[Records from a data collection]
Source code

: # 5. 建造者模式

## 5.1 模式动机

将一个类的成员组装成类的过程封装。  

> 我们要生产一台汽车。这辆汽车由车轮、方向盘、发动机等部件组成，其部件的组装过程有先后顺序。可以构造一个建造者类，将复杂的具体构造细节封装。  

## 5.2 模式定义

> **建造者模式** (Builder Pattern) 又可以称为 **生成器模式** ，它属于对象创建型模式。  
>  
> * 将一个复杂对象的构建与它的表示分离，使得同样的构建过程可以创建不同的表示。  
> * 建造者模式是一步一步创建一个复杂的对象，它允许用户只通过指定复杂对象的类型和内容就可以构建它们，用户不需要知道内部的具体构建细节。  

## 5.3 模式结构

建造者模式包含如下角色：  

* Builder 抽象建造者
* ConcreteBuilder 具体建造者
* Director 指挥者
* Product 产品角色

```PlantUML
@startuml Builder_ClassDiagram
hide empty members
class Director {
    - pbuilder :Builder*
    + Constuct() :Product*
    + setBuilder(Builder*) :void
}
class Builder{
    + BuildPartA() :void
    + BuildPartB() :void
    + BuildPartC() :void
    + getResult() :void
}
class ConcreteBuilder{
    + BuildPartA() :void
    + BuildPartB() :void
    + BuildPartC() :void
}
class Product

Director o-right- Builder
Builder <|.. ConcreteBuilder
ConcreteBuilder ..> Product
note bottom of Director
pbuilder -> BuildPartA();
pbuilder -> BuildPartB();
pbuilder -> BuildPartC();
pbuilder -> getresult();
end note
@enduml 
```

■ **WHAT TO PRODUCE**:
The records above should be repeated word for word.

■ **RESPONSE AREA**:
Source code

: # 5. 建造者模式

## 5.1 模式动机

将一个类的成员组装成类的过程封装。  

> 我们要生产一台汽车。这辆汽车由车轮、方向盘、发动机等部件组成，其部件的组装过程有先后顺序。可以构造一个建造者类，将复杂的具体构造细节封装。  

## 5.2 模式定义

> **建造者模式** (Builder Pattern) 又可以称为 **生成器模式** ，它属于对象创建型模式。  
>  
> * 将一个复杂对象的构建与它的表示分离，使得同样的构建过程可以创建不同的表示。  
> * 建造者模式是一步一步创建一个复杂的对象，它允许用户只通过指定复杂对象的类型和内容就可以构建它们，用户不需要知道内部的具体构建细节。  

## 5.3 模式结构

建造者模式包含如下角色：  

* Builder 抽象建造者
* ConcreteBuilder 具体建造者
* Director 指挥者
* Product 产品角色

```PlantUML
@startuml Builder_ClassDiagram
hide empty members
class Director {
    - pbuilder :Builder*
    + Constuct() :Product*
    + setBuilder(Builder*) :void
}
class Builder{
    + BuildPartA() :void
    + BuildPartB() :void
    + BuildPartC() :void
    + getResult() :void
}
class ConcreteBuilder{
    + BuildPartA() :void
    + BuildPartB() :void
    + BuildPartC() :void
}
class Product

Director o-right- Builder
Builder <|.. ConcreteBuilder
ConcreteBuilder ..> Product
note bottom of Director
pbuilder -> BuildPartA();
pbuilder -> BuildPartB();
pbuilder -> BuildPartC();
pbuilder -> getresult();
end note
@enduml 
```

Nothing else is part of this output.